WHAT THE TASK REQUIRES:
Reproduce the lines, starting at the first one and ending at the line containing "નારી વંદન ઉત્સવ અંતર્ગત માંગરોળ ખાતે", with every occurrence of "Stříbro" substituted by "Zlato" and everything else left unchanged.

===== DATA PROVIDED =====

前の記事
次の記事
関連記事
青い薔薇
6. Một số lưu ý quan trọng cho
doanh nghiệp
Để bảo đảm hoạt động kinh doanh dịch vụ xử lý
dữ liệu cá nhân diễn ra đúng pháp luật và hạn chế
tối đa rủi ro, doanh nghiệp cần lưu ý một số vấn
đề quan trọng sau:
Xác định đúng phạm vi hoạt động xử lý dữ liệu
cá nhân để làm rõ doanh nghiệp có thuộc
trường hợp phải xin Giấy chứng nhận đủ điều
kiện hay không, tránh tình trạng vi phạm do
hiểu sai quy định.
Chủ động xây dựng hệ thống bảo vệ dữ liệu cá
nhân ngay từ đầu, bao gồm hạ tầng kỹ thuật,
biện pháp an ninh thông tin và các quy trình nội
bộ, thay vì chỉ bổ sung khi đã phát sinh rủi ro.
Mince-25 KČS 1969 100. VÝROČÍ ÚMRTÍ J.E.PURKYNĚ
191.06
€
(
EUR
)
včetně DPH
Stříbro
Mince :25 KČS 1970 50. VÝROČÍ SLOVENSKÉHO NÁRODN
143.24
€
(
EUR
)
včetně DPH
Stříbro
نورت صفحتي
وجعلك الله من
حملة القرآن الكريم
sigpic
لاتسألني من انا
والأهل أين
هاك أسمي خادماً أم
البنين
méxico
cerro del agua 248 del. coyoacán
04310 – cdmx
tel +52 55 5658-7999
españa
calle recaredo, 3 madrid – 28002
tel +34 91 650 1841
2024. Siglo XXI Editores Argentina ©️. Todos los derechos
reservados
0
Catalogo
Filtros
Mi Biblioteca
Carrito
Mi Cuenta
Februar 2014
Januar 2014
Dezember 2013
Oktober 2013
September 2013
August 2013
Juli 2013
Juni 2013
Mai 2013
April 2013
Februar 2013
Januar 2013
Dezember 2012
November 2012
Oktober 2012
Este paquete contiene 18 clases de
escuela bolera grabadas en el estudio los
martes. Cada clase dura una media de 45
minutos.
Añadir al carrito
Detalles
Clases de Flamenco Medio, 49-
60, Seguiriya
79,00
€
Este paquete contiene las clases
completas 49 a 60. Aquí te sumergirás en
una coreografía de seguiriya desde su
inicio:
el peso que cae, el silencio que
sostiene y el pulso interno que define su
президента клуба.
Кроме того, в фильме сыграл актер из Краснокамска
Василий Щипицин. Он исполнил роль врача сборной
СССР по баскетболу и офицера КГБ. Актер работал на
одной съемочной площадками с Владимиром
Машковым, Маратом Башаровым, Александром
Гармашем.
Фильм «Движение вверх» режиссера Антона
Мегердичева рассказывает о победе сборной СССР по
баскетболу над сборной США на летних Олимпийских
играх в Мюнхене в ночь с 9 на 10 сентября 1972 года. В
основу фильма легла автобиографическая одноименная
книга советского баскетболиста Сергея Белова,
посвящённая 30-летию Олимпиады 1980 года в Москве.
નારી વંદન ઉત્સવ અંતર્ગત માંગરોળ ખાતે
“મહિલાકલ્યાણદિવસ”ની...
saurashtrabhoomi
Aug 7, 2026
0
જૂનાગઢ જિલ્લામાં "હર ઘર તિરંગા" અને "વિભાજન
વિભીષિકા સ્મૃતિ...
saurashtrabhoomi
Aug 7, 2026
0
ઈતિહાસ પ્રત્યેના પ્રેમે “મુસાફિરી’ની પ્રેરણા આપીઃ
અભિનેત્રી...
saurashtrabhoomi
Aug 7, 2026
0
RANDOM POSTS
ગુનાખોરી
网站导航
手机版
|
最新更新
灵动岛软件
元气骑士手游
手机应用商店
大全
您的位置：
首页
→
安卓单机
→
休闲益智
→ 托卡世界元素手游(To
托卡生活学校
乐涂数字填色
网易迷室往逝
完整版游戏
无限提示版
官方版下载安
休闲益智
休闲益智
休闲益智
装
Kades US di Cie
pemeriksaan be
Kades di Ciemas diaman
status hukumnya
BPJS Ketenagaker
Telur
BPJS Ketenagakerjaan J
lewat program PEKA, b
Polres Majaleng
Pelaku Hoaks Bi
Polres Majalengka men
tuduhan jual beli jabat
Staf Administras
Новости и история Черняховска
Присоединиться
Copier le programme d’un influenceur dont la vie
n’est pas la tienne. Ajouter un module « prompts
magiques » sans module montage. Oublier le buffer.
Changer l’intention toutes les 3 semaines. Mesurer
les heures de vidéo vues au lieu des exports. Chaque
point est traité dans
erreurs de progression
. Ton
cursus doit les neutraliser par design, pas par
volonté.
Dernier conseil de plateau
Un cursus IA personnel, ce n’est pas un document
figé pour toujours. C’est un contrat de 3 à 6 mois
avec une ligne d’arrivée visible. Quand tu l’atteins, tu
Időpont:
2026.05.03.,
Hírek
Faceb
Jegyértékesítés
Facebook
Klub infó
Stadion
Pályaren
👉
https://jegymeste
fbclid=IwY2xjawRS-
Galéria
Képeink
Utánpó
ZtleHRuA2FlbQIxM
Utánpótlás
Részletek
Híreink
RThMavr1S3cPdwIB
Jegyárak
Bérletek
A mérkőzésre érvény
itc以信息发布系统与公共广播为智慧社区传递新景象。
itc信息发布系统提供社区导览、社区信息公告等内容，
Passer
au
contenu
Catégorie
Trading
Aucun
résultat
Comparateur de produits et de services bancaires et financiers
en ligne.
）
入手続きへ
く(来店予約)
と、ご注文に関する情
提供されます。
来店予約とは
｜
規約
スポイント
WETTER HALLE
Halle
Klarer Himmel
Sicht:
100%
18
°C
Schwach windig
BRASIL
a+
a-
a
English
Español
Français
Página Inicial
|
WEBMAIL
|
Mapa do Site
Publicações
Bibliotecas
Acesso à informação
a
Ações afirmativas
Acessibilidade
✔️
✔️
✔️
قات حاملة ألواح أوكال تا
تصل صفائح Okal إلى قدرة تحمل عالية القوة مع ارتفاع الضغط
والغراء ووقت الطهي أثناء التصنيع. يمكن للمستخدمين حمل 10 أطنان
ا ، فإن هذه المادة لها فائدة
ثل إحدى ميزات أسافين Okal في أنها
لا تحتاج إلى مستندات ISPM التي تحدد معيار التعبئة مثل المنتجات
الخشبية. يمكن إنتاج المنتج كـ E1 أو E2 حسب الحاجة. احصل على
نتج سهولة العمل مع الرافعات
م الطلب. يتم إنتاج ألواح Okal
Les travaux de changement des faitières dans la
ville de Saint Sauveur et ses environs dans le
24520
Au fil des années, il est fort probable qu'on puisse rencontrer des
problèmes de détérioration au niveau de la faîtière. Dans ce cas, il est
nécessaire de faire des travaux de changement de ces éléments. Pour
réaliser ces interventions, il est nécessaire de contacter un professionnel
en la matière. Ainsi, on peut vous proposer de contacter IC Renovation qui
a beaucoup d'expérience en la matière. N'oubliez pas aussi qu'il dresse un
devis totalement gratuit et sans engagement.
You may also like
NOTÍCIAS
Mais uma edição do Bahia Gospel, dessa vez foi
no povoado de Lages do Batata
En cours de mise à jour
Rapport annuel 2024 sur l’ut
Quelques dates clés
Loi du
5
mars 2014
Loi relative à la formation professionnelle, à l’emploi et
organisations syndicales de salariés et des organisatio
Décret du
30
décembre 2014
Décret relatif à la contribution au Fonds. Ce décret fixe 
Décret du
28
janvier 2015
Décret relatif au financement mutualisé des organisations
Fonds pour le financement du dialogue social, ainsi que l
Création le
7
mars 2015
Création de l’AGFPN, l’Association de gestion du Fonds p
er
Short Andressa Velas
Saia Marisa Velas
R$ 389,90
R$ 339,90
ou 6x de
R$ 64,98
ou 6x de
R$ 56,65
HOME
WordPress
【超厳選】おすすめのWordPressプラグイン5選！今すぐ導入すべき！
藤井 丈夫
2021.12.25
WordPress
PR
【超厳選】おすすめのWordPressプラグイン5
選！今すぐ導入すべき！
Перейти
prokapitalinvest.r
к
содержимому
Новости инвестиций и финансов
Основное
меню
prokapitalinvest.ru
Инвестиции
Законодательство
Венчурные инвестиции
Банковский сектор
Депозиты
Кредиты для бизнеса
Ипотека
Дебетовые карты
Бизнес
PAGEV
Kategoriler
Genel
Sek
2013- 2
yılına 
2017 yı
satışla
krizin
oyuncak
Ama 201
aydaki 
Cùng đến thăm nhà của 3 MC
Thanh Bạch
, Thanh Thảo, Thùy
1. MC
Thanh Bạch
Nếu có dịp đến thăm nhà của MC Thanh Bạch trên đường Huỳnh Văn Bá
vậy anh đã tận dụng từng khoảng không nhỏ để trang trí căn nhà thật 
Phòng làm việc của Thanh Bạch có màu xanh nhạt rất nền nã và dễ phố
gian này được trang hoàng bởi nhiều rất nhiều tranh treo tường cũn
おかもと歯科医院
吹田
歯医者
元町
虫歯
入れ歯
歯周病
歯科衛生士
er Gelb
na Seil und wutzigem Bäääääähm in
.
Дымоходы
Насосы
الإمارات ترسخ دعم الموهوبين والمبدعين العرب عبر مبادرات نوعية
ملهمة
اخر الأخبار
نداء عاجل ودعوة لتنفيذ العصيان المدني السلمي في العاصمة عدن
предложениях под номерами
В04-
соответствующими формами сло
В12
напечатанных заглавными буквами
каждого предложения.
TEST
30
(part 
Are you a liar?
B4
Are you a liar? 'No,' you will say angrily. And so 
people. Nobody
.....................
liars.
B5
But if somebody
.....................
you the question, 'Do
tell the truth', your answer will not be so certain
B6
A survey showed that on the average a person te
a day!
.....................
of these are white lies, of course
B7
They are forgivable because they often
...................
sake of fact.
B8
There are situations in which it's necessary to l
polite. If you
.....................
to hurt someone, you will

=====

RESPONSE BOX:
前の記事
次の記事
関連記事
青い薔薇
6. Một số lưu ý quan trọng cho
doanh nghiệp
Để bảo đảm hoạt động kinh doanh dịch vụ xử lý
dữ liệu cá nhân diễn ra đúng pháp luật và hạn chế
tối đa rủi ro, doanh nghiệp cần lưu ý một số vấn
đề quan trọng sau:
Xác định đúng phạm vi hoạt động xử lý dữ liệu
cá nhân để làm rõ doanh nghiệp có thuộc
trường hợp phải xin Giấy chứng nhận đủ điều
kiện hay không, tránh tình trạng vi phạm do
hiểu sai quy định.
Chủ động xây dựng hệ thống bảo vệ dữ liệu cá
nhân ngay từ đầu, bao gồm hạ tầng kỹ thuật,
biện pháp an ninh thông tin và các quy trình nội
bộ, thay vì chỉ bổ sung khi đã phát sinh rủi ro.
Mince-25 KČS 1969 100. VÝROČÍ ÚMRTÍ J.E.PURKYNĚ
191.06
€
(
EUR
)
včetně DPH
Zlato
Mince :25 KČS 1970 50. VÝROČÍ SLOVENSKÉHO NÁRODN
143.24
€
(
EUR
)
včetně DPH
Zlato
نورت صفحتي
وجعلك الله من
حملة القرآن الكريم
sigpic
لاتسألني من انا
والأهل أين
هاك أسمي خادماً أم
البنين
méxico
cerro del agua 248 del. coyoacán
04310 – cdmx
tel +52 55 5658-7999
españa
calle recaredo, 3 madrid – 28002
tel +34 91 650 1841
2024. Siglo XXI Editores Argentina ©️. Todos los derechos
reservados
0
Catalogo
Filtros
Mi Biblioteca
Carrito
Mi Cuenta
Februar 2014
Januar 2014
Dezember 2013
Oktober 2013
September 2013
August 2013
Juli 2013
Juni 2013
Mai 2013
April 2013
Februar 2013
Januar 2013
Dezember 2012
November 2012
Oktober 2012
Este paquete contiene 18 clases de
escuela bolera grabadas en el estudio los
martes. Cada clase dura una media de 45
minutos.
Añadir al carrito
Detalles
Clases de Flamenco Medio, 49-
60, Seguiriya
79,00
€
Este paquete contiene las clases
completas 49 a 60. Aquí te sumergirás en
una coreografía de seguiriya desde su
inicio:
el peso que cae, el silencio que
sostiene y el pulso interno que define su
президента клуба.
Кроме того, в фильме сыграл актер из Краснокамска
Василий Щипицин. Он исполнил роль врача сборной
СССР по баскетболу и офицера КГБ. Актер работал на
одной съемочной площадками с Владимиром
Машковым, Маратом Башаровым, Александром
Гармашем.
Фильм «Движение вверх» режиссера Антона
Мегердичева рассказывает о победе сборной СССР по
баскетболу над сборной США на летних Олимпийских
играх в Мюнхене в ночь с 9 на 10 сентября 1972 года. В
основу фильма легла автобиографическая одноименная
книга советского баскетболиста Сергея Белова,
посвящённая 30-летию Олимпиады 1980 года в Москве.
નારી વંદન ઉત્સવ અંતર્ગત માંગરોળ ખાતે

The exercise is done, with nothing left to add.